_Request:_
From the line containing "[170,559,257,574] BedTools ->" to the end of the listing, write out every line exactly; leave out everything else.
============
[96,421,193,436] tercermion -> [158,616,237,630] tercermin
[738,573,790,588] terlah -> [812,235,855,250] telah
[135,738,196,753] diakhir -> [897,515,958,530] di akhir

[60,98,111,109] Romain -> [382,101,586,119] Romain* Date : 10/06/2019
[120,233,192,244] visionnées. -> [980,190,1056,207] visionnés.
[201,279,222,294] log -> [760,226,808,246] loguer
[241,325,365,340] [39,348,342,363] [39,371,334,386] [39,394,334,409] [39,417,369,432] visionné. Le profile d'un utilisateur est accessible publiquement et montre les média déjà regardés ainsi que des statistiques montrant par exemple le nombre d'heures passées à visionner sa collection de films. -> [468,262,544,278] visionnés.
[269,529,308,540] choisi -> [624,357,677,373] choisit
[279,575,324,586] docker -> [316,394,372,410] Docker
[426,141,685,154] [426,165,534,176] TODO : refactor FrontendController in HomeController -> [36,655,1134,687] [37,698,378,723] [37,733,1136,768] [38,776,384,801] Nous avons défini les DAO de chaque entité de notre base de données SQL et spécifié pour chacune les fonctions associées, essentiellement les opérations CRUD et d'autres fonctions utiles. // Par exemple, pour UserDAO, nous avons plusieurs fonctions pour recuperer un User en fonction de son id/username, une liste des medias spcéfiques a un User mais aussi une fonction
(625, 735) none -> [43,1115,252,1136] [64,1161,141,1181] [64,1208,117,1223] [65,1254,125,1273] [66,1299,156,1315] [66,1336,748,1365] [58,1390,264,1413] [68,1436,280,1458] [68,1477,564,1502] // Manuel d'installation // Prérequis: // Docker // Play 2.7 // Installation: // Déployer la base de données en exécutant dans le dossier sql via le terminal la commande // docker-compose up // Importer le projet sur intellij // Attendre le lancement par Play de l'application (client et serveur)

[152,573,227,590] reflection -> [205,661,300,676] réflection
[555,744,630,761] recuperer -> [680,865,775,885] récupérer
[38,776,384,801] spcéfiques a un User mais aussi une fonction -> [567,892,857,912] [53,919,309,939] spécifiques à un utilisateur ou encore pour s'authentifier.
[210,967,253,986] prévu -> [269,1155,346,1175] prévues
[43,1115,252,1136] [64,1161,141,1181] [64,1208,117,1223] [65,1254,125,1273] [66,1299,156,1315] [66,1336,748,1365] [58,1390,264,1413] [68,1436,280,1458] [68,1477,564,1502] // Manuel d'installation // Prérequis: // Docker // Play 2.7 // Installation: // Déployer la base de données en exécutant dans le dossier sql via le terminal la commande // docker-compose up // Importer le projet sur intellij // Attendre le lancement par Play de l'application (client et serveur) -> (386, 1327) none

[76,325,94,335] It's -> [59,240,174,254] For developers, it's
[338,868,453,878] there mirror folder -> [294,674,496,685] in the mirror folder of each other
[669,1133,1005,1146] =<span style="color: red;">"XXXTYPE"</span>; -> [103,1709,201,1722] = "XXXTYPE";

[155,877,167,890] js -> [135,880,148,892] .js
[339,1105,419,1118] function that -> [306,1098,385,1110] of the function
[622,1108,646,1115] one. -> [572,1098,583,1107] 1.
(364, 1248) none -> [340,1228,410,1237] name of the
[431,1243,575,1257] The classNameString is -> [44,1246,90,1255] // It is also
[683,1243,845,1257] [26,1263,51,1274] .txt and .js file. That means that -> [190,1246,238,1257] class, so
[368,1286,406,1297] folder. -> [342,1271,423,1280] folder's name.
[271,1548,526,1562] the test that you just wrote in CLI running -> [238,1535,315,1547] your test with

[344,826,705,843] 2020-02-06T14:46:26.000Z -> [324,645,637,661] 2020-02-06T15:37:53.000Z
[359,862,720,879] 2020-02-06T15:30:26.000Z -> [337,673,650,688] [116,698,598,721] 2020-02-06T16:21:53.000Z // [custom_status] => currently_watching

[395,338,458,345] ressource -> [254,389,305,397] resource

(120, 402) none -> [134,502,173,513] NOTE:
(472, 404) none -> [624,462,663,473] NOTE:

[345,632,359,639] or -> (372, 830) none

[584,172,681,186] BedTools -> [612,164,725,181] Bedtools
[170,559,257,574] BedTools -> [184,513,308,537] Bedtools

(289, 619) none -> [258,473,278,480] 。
============
_Response to this task:_
[170,559,257,574] BedTools -> [184,513,308,537] Bedtools

(289, 619) none -> [258,473,278,480] 。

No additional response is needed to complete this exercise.